Roanoke Times Copyright (c) 1995, Landmark Communications, Inc. DATE: MONDAY, September 13, 1993 TAG: 9309290309 SECTION: EDITORIAL PAGE: A7 EDITION: METRO SOURCE: SUZANNE GORDON DATELINE: LENGTH: Medium
It may come as a surprise to some so-called health-care experts and political pundits, but treatment and care are not identical. The word ``treatment'' comes from the Latin tractare, ``to handle,'' while ``care'' stems from the Old English caru, akin to Old High German kara, ``lament,'' and Latin garrire, ``to chatter.''
Treatment includes first the diagnostic examinations and tests that determine what is wrong with cells, limbs or organs and, second, the surgical or chemical interventions designed to cure disease or extend life. Care comprises not only monitoring treatment but educating patients and their families about therapeutic regimens, teaching them how to cope with discomfort, manage pain and side effects and alter lifestyles as a result of disease or dysfunction. Care requires attention to the patient's social context; it may extend far beyond the beginning and end of medical treatment.
Indeed, in industrialized countries, like ours, where advances in medicine and public health have dramatically lengthened the average lifespan, long-term care of the chronically ill and elderly may be needed for decades.
Not surprisingly, in our quick-fix society, medical treatment and health care have been totally equated. Our current Orwellian political dialogue in fact uses the term ``health care'' or medical ``care'' to describe a system that has become internationally renowned for its ability to promote the very latest in medical treatment while simultaneously denying patients the advances in the caregiving demanded by that treatment.
Consider only a few striking examples of this routine phenomenon. An elderly woman, hands and feet crippled with rheumatoid arthritis and entirely wheelchair-bound, has major surgery to repair two hernias, but is not allowed to spend even a night in the hospital to receive follow-up care and monitoring.
With all due speed, a man with colorectal cancer is given a colostomy, but is then ejected from the hospital while his wound is still draining, and he is unsure how to care for his colostomy bag. A woman in labor is given a caesarean section but is discharged after only three days. Still in pain, weak and exhausted, she returns to a home where she will have to care for her newborn, and three other young children without any family or professional assistance.
Although American critics of other, more socially oriented, less-market-driven systems insist that the latter deprive their citizens of ``appropriate medical care,'' health-care systems such as those in Western Europe and Canada may provide far more medical 1`care'' than we do and often equal levels of treatment.
For example, a woman in Britain would indeed be far less likely to get a C-section than one in America. But when necessary, she'll get the operation plus a longer stay in the hospital - and home health assistance after discharge.

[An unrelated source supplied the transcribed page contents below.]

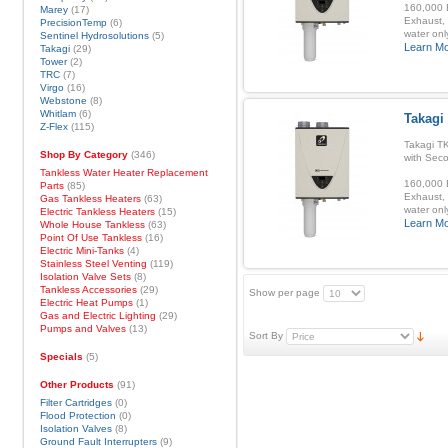
160,000 B
Marey
(17)
Exhaust, 
PrecisionTemp
(6)
water onl
Sentinel Hydrosolutions
(5)
Learn M
Takagi
(29)
Tower
(2)
TRC
(7)
Virgo
(16)
Webstone
(8)
Whitlam
(6)
Takagi
Z-Flex
(115)
Takagi T
Shop By Category
(346)
with Sec
Tankless Water Heater Replacement
160,000 B
Parts
(85)
Exhaust, 
Gas Tankless Heaters
(63)
water onl
Electric Tankless Heaters
(15)
Learn M
Whole House Tankless
(63)
Point Of Use Tankless
(16)
Electric Mini-Tanks
(4)
Stainless Steel Venting
(119)
Isolation Valve Sets
(8)
Tankless Accessories
(29)
Show per page
Electric Heat Pumps
(1)
Gas and Electric Lighting
(29)
Pumps and Valves
(13)
Sort By
Specials
(5)
Other Products
(91)
Filter Cartridges
(0)
Flood Protection
(0)
Isolation Valves
(8)
Ground Fault Interrupters
(9)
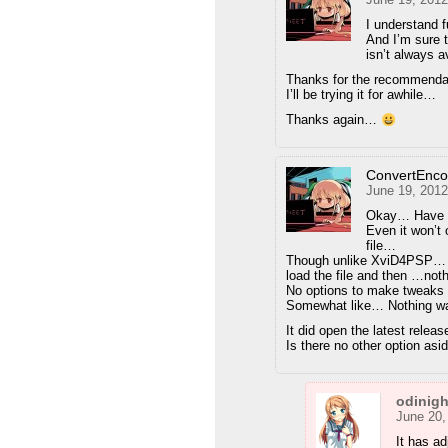
I understand fu
And I’m sure 
isn’t always a
Thanks for the recommend
I’ll be trying it for awhile…
Thanks again…
ConvertEnc
June 19, 2012
Okay… Have 
Even it won’t
file…
Though unlike XviD4PSP… I
load the file and then …no
No options to make tweaks n
Somewhat like… Nothing wa
It did open the latest rel
Is there no other option a
odinig
June 20,
It has ad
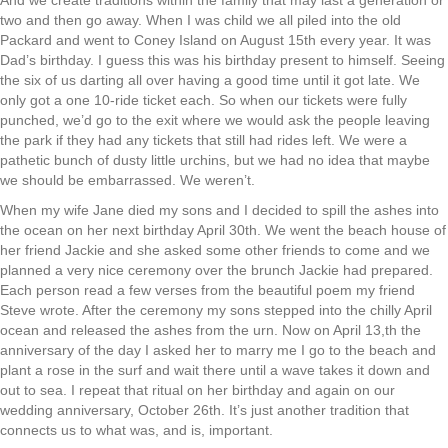
And we create traditions within the family that may last a generation or
two and then go away. When I was child we all piled into the old
Packard and went to Coney Island on August 15th every year. It was
Dad’s birthday. I guess this was his birthday present to himself. Seeing
the six of us darting all over having a good time until it got late. We
only got a one 10-ride ticket each. So when our tickets were fully
punched, we’d go to the exit where we would ask the people leaving
the park if they had any tickets that still had rides left. We were a
pathetic bunch of dusty little urchins, but we had no idea that maybe
we should be embarrassed. We weren’t.
When my wife Jane died my sons and I decided to spill the ashes into
the ocean on her next birthday April 30th. We went the beach house of
her friend Jackie and she asked some other friends to come and we
planned a very nice ceremony over the brunch Jackie had prepared.
Each person read a few verses from the beautiful poem my friend
Steve wrote. After the ceremony my sons stepped into the chilly April
ocean and released the ashes from the urn. Now on April 13,th the
anniversary of the day I asked her to marry me I go to the beach and
plant a rose in the surf and wait there until a wave takes it down and
out to sea. I repeat that ritual on her birthday and again on our
wedding anniversary, October 26th. It’s just another tradition that
connects us to what was, and is, important.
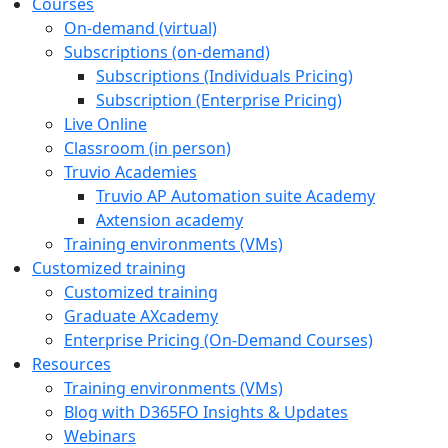
Courses
On-demand (virtual)
Subscriptions (on-demand)
Subscriptions (Individuals Pricing)
Subscription (Enterprise Pricing)
Live Online
Classroom (in person)
Truvio Academies
Truvio AP Automation suite Academy
Axtension academy
Training environments (VMs)
Customized training
Customized training
Graduate AXcademy
Enterprise Pricing (On‑Demand Courses)
Resources
Training environments (VMs)
Blog with D365FO Insights & Updates
Webinars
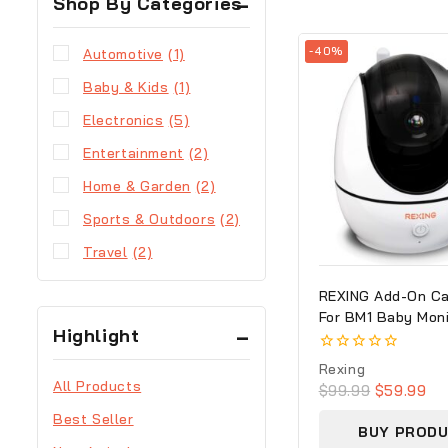
Shop By Categories
-40%
Automotive
(1)
Baby & Kids
(1)
Electronics
(5)
Entertainment
(2)
Home & Garden
(2)
Sports & Outdoors
(2)
Travel
(2)
REXING Add-On C
For BM1 Baby Moni
Highlight
Recording Capabili
720p Video/Audio
0
Rexing
out
All Products
$
99.99
$
59.99
of
5
Best Seller
BUY PROD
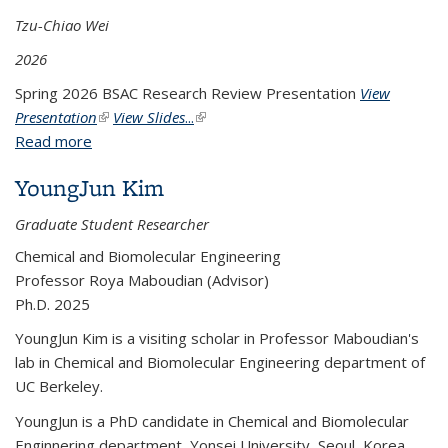
Tzu-Chiao Wei
2026
Spring 2026 BSAC Research Review Presentation
View
Presentation
(link is external)
View Slides
...
(link is external)
Read more
about Mitigating Siloxane Poisoning in Metal Oxide
Sensors
YoungJun Kim
Graduate Student Researcher
Chemical and Biomolecular Engineering
Professor Roya Maboudian (Advisor)
Ph.D. 2025
YoungJun Kim is a visiting scholar in Professor Maboudian's
lab in Chemical and Biomolecular Engineering department of
UC Berkeley.
YoungJun is a PhD candidate in Chemical and Biomolecular
Enginnering department, Yonsei University, Seoul, Korea.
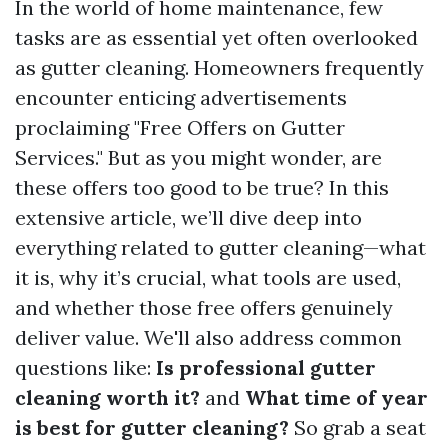
In the world of home maintenance, few
tasks are as essential yet often overlooked
as gutter cleaning. Homeowners frequently
encounter enticing advertisements
proclaiming "Free Offers on Gutter
Services." But as you might wonder, are
these offers too good to be true? In this
extensive article, we’ll dive deep into
everything related to gutter cleaning—what
it is, why it’s crucial, what tools are used,
and whether those free offers genuinely
deliver value. We'll also address common
questions like:
Is professional gutter
cleaning worth it?
and
What time of year
is best for gutter cleaning?
So grab a seat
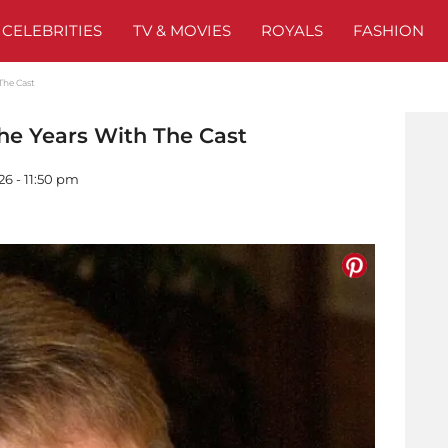
CELEBRITIES
TV & MOVIES
ROYALS
FASHION
The Cast
he Years With The Cast
26 - 11:50 pm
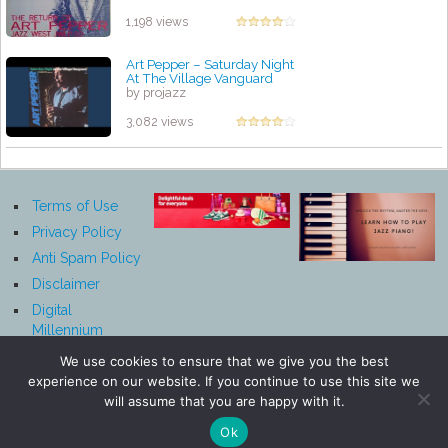
1,198 views
Art Pepper ‎– Saturday Night
At The Village Vanguard
by projazz
3,082 views
Terms of Use
Privacy Policy
Anti Spam Policy
Disclaimer
Digital
Millennium
Copyright Act
We use cookies to ensure that we give you the best
Notice
experience on our website. If you continue to use this site we
Affiliate
will assume that you are happy with it.
Disclosure
Ok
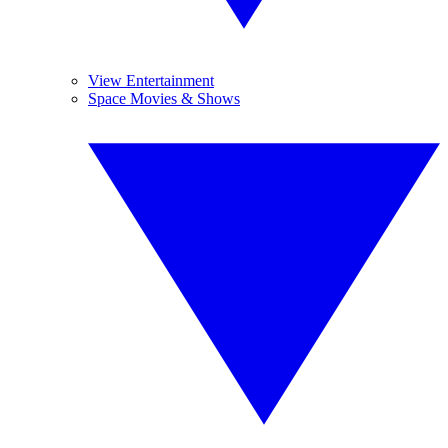
View Entertainment
Space Movies & Shows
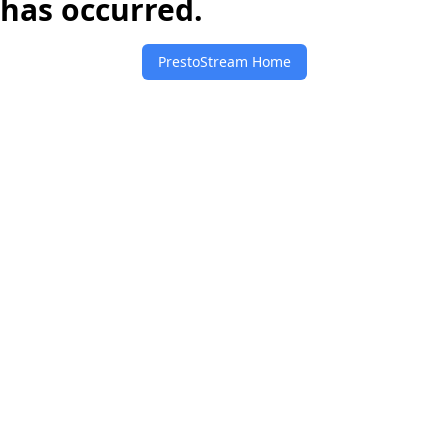
has occurred.
PrestoStream Home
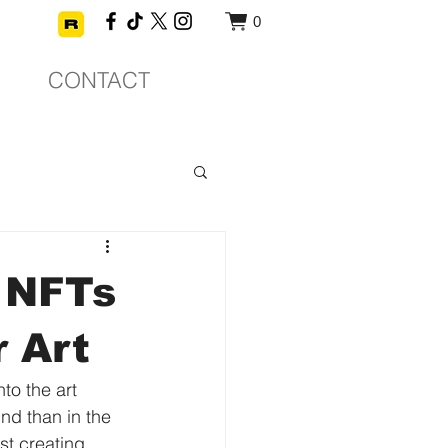
0
CONTACT
 NFTs
r Art
to the art 
nd than in the 
st creating 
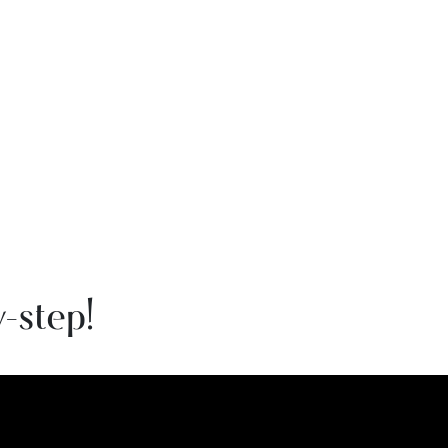
-step!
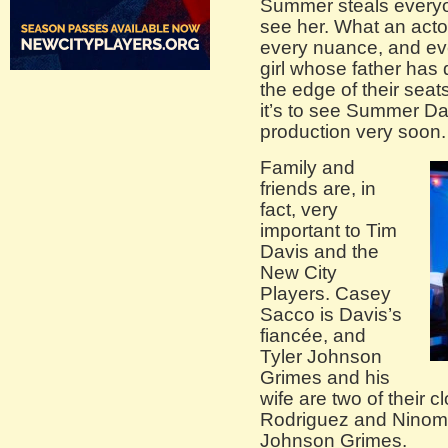
Summer steals everyo
see her. What an acto
every nuance, and eve
girl whose father ha
the edge of their seat
it’s to see Summer Da
production very soon.
Family and
friends are, in
fact, very
important to Tim
Davis and the
New City
Players. Casey
Sacco is Davis’s
fiancée, and
Tyler Johnson
Grimes and his
wife are two of their c
Rodriguez and Ninomi
Johnson Grimes.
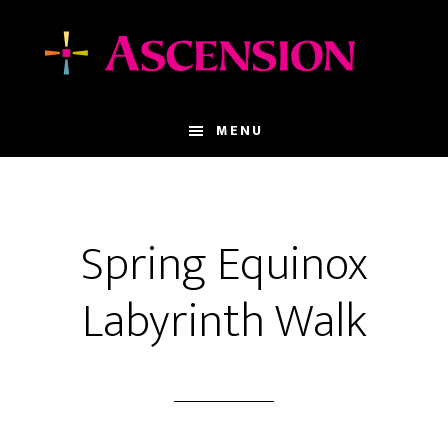
Skip
Skip
to
to
main
footer
content
MENU
Spring Equinox
Labyrinth Walk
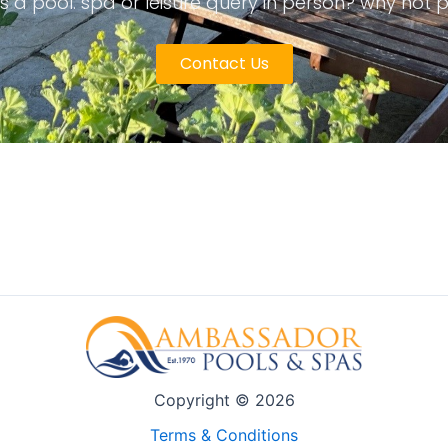
s a pool. spa or leisure query in person? why not 
Contact Us
Copyright © 2026
Terms & Conditions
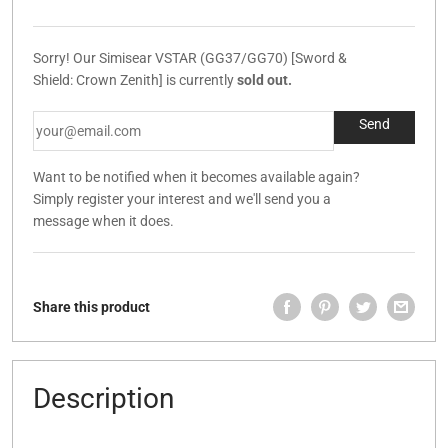
Sorry! Our Simisear VSTAR (GG37/GG70) [Sword &
Shield: Crown Zenith] is currently
sold out.
Want to be notified when it becomes available again?
Simply register your interest and we'll send you a
message when it does.
Share this product
Description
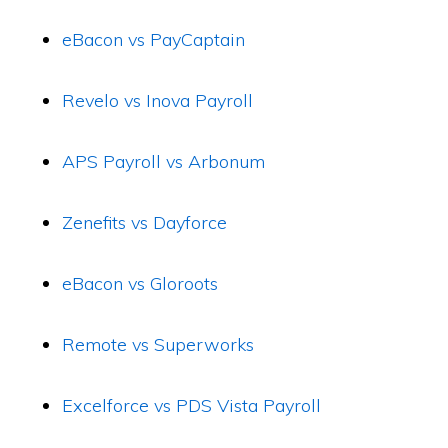
eBacon vs PayCaptain
Revelo vs Inova Payroll
APS Payroll vs Arbonum
Zenefits vs Dayforce
eBacon vs Gloroots
Remote vs Superworks
Excelforce vs PDS Vista Payroll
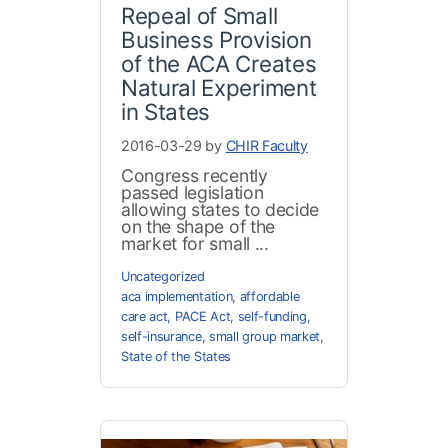
Repeal of Small
Business Provision
of the ACA Creates
Natural Experiment
in States
2016-03-29 by
CHIR Faculty
Congress recently
passed legislation
allowing states to decide
on the shape of the
market for small ...
Uncategorized
aca implementation
,
affordable
care act
,
PACE Act
,
self-funding
,
self-insurance
,
small group market
,
State of the States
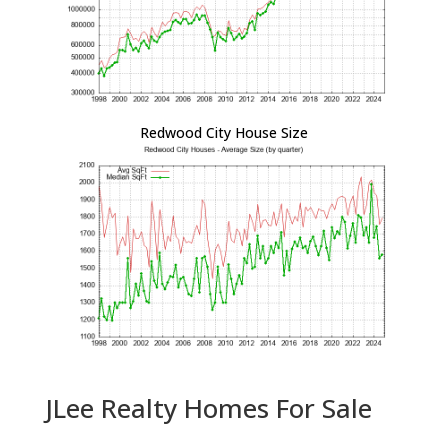
Redwood City House Size
JLee Realty Homes For Sale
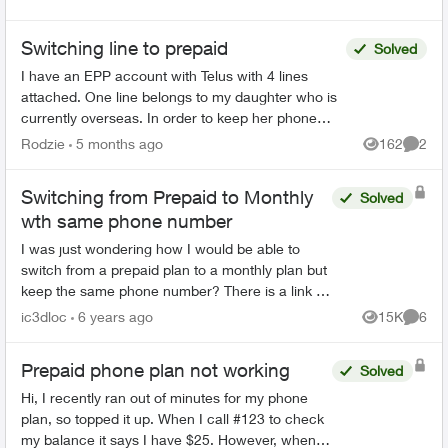
Switching line to prepaid
Solved
I have an EPP account with Telus with 4 lines
attached. One line belongs to my daughter who is
currently overseas. In order to keep her phone
number (but not pay the monthly plan bill) I wanted
Rodzie
5 months ago
162
2
Views
Comme
to sw...
Switching from Prepaid to Monthly
Solved
wth same phone number
I was just wondering how I would be able to
switch from a prepaid plan to a monthly plan but
keep the same phone number? There is a link in
the prepaid management page that says
ic3dloc
6 years ago
15K
6
Views
Comme
"Switching to a month...
Prepaid phone plan not working
Solved
Hi, I recently ran out of minutes for my phone
plan, so topped it up. When I call #123 to check
my balance it says I have $25. However, when I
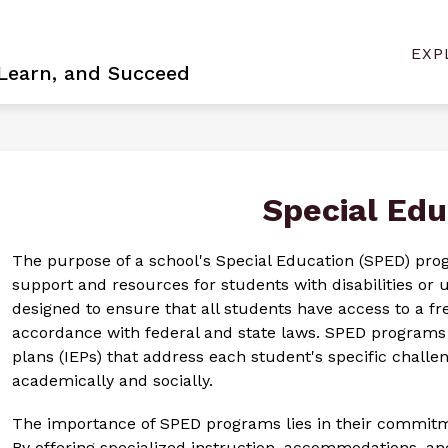
Show
Sh
NEER
BOARD VACANCY
CONTACT US
EXP
sub
submenu
 Learn, and Succeed
for
for
Con
Become
Us
a
Pioneer
Special Edu
The purpose of a school's Special Education (SPED) progr
support and resources for students with disabilities or
designed to ensure that all students have access to a fr
accordance with federal and state laws. SPED programs f
plans (IEPs) that address each student's specific challe
academically and socially.
The importance of SPED programs lies in their commitmen
By offering specialized instruction, accommodations, an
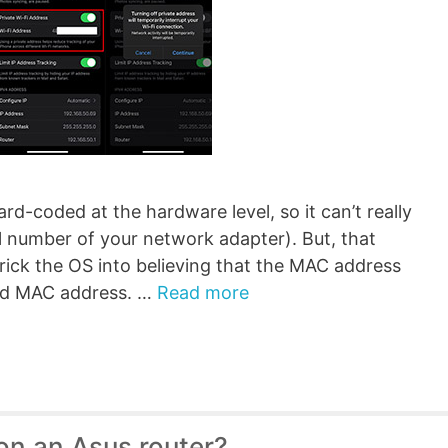
rd-coded at the hardware level, so it can’t really
al number of your network adapter). But, that
trick the OS into believing that the MAC address
oded MAC address. …
Read more
on an Asus router?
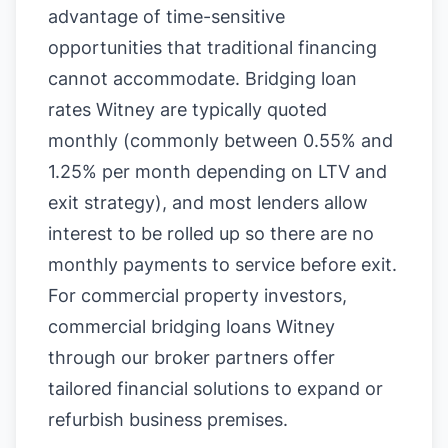
advantage of time-sensitive
opportunities that traditional financing
cannot accommodate. Bridging loan
rates Witney are typically quoted
monthly (commonly between 0.55% and
1.25% per month depending on LTV and
exit strategy), and most lenders allow
interest to be rolled up so there are no
monthly payments to service before exit.
For commercial property investors,
commercial bridging loans Witney
through our broker partners offer
tailored financial solutions to expand or
refurbish business premises.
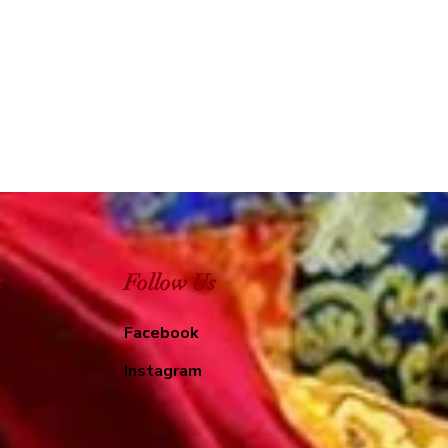
e
Follow Us
Facebook
Instagram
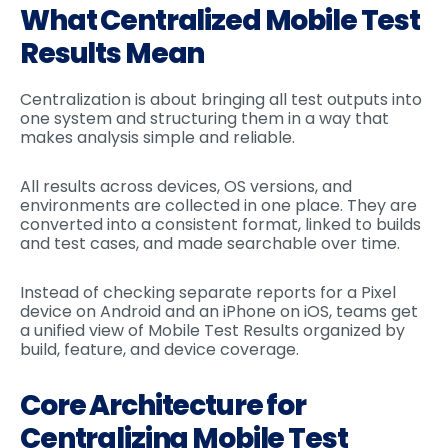
What Centralized Mobile Test
Results Mean
Centralization is about bringing all test outputs into
one system and structuring them in a way that
makes analysis simple and reliable.
All results across devices, OS versions, and
environments are collected in one place. They are
converted into a consistent format, linked to builds
and test cases, and made searchable over time.
Instead of checking separate reports for a Pixel
device on Android and an iPhone on iOS, teams get
a unified view of Mobile Test Results organized by
build, feature, and device coverage.
Core Architecture for
Centralizing Mobile Test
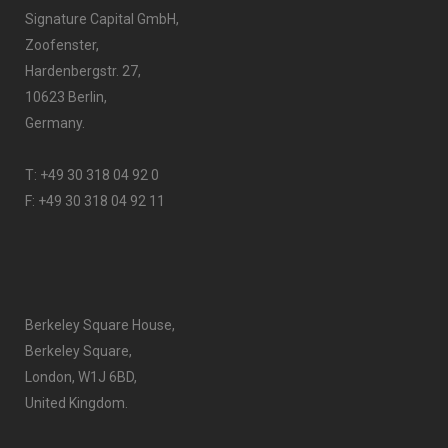
Signature Capital GmbH,
Zoofenster,
Hardenbergstr. 27,
10623 Berlin,
Germany.
T:
+49 30 318 04 92 0
F: +49 30 318 04 92 11
Berkeley Square House,
Berkeley Square,
London, W1J 6BD,
United Kingdom.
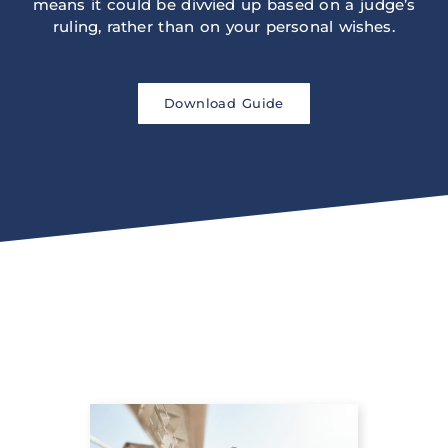
means it could be divvied up based on a judge’s
ruling, rather than on your personal wishes.
Download Guide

A terminal lung cancer patient in Canada will definitely not be treated with aggressive chemotherapy until his very last gasp, but he will have access to high-tech pain and symptom control, counseling for himself and his family and other hospice services that are delivered in every major cancer center and teaching hospital for as long as he survives. (In the United States such services are unavailable in medical centers and a patient must have a six months' terminal diagnosis to receive those services in the home - if his insurance covers them.) And a woman crippled with rheumatoid arthritis would never be refused hospital care following surgery.
Unfortunately, the inability to distinguish between care and treatment lies embedded at the very core of the reform proposal - managed competition - that seems to have conquered the imagination of the Washington policy elite.
The central tenet of managed competition is referred to as "managed care.'' But managed care - with its radically shortened hospital stays, attempts to blame patients and their families for their need for follow-up care and failure to provide mental health care or chronic care - simply increases the anonymous bureaucratic micro-management of medical treatment while reducing or sometimes eliminating care.
Returning to the origins of these two words - treatment and care - is an instructive exercise. Diseases may need handling, but the human beings who have them, and their attendant sorrows and anxieties, need care. And a health-care reform proposal that cannot even conceptualize the latter is guaranteed to fail.
\ Suzanne Gordon is author of "Prisoners of Men's Dreams." She wrote this article for Newsday.